DVD Picks & Passes 01.17.2010

The Reluctant Saint (1962)

Blu-ray: 8 1/2 (1963)


Making its welcome debut on DVD thanks to Ignatius Press, Edward Dmytryk’s The Reluctant Saint stars Maximilian Schell as St. Joseph of Cupertino, the slow-witted but devout Franciscan friar and mystic whose proneness to miraculous levitations is celebrated in his patronage of air travel as well as mental handicaps.

Like the Vatican list film The Flowers of St. Francis by Roberto Rossellini, The Reluctant Saint offers a gently humorous celebration of Franciscan simplicity, poverty of spirit and love of nature and animals. Like St. Francis’ followers in Rossellini’s film, Joseph can be foolish and short-sighted, but his childlike spirit and humility mark him as a true son of Francis — as the vicar general of the Franciscan order, a high-ranking prelate but a son of peasant stock, shrewdly sees.

Filmed on location in the Lazio region of Italy with a supporting cast of Italian actors, The Reluctant Saint creates an authentic Italian peasant milieu unlike most similar productions of Hollywood’s Golden Age.

Saint movies often require an opponent or devil’s advocate, and in this case the role goes to a young Ricardo Montalban as proud, well-spoken Franciscan friar Don Raspi. Don Raspi has no patience for Joseph’s disaster-prone, diffident ways, and resists acknowledging Joseph’s miraculous experiences, even imputing the alleged phenomena to diabolic possession.

Daringly, the film waits more than an hour before getting to Joseph’s miracles, and sums up the saint’s own holy nonchalance in a typically humorous final scene in which Joseph floats along amid a procession of chanting Franciscans, his robe gripped firmly by Don Raspi. What really matters, the film suggests, is not Joseph’s ecstatic response to holy things, but the holy things themselves.

New on Blu-ray from the Criterion Collection, Vatican-list film 8 1/2 is Federico Fellini’s celebration of style over substance — a self-indulgent, semiautobiographical tale of a dissolute, creatively blocked director named Guido (Marcello Mastroiani) lost in a world of fantasy, memory and self-delusion.

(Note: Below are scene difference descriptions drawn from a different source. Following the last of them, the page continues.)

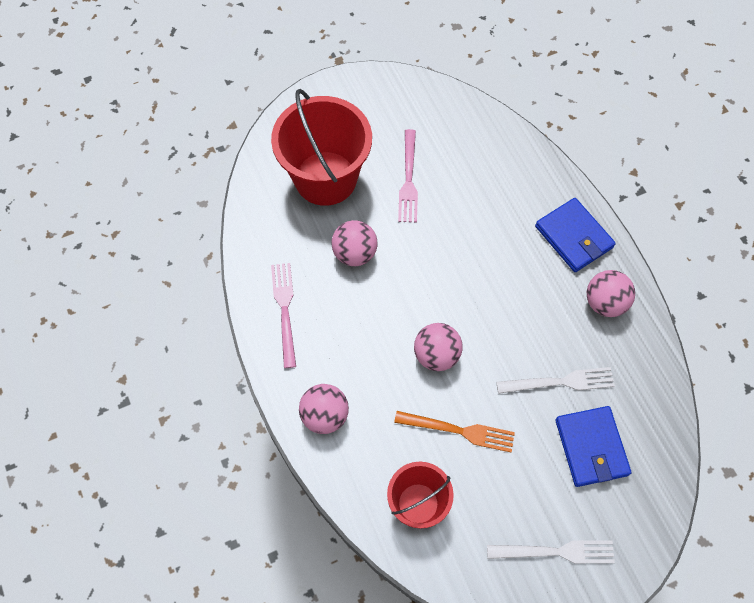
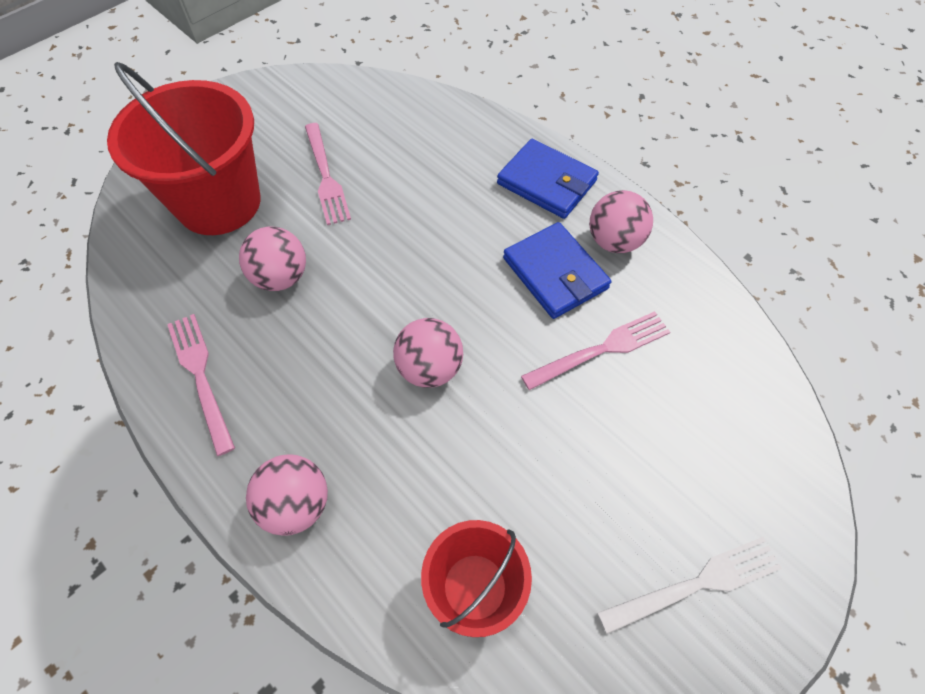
camera: 20 degrees left, 5 degrees down
(460, 431) = (497, 458): orange fork -> none
(561, 382) = (602, 349): white fork -> pink fork
(591, 447) = (676, 419): blue wallet -> blue wallet (555, 273)

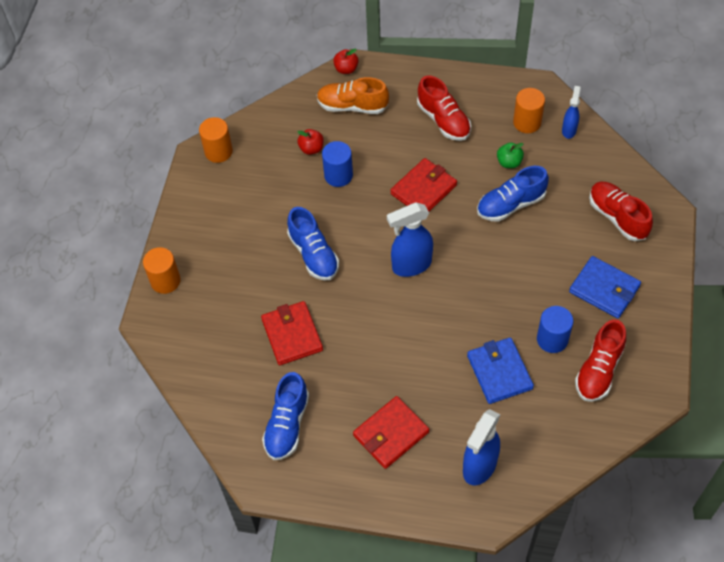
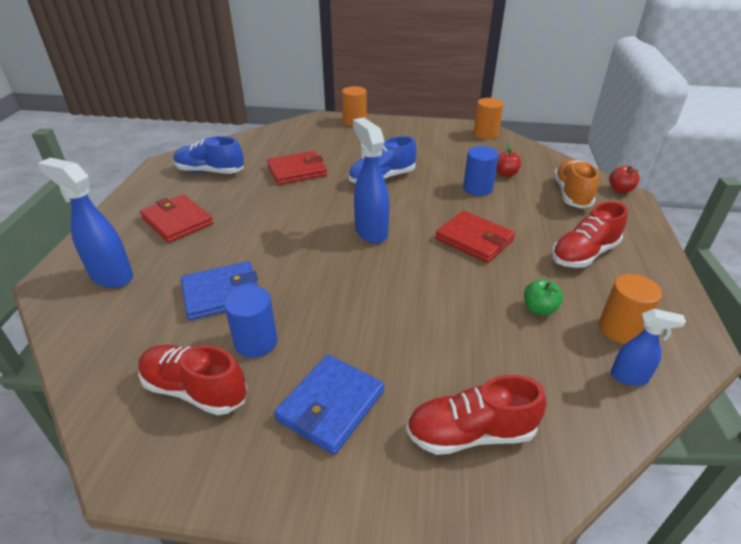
camera: 85 degrees right, 20 degrees down
(511, 204) = (469, 309): blue shoe -> none
(617, 217) = (470, 433): red shoe -> red shoe turned 150 degrees counterclockwise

What makes the film work is Fellini’s imaginative virtuosity, his ability to express conscious and subconscious anxieties and obsessions in imagery of dreamlike power.

Take the opening sequence: a claustrophobic scene of a man suffocating in a car in a traffic jam in a tunnel; a bird’s-eye view of the same man now free, soaring high in the air like a kite, a rope around his leg held by a man far below on the ground. Fellini’s images reach past the defenses of the rational mind with the haunting power of a dream from which one has only just awakened.

P.S. Trivia tidbit: This week’s DVD Picks might seem to have nothing in common, but they do: Filmed in Italy within a year of one another, both films were scored by Italian composer Nino Rota.


Content advisory: The Reluctant Saint: Nothing objectionable. Fine family viewing. 8 1/2: Ambiguous depiction of dissolute behavior and attitudes, including an extramarital affair and a surreal harem fantasy sequence. Subtitles. Mature viewing.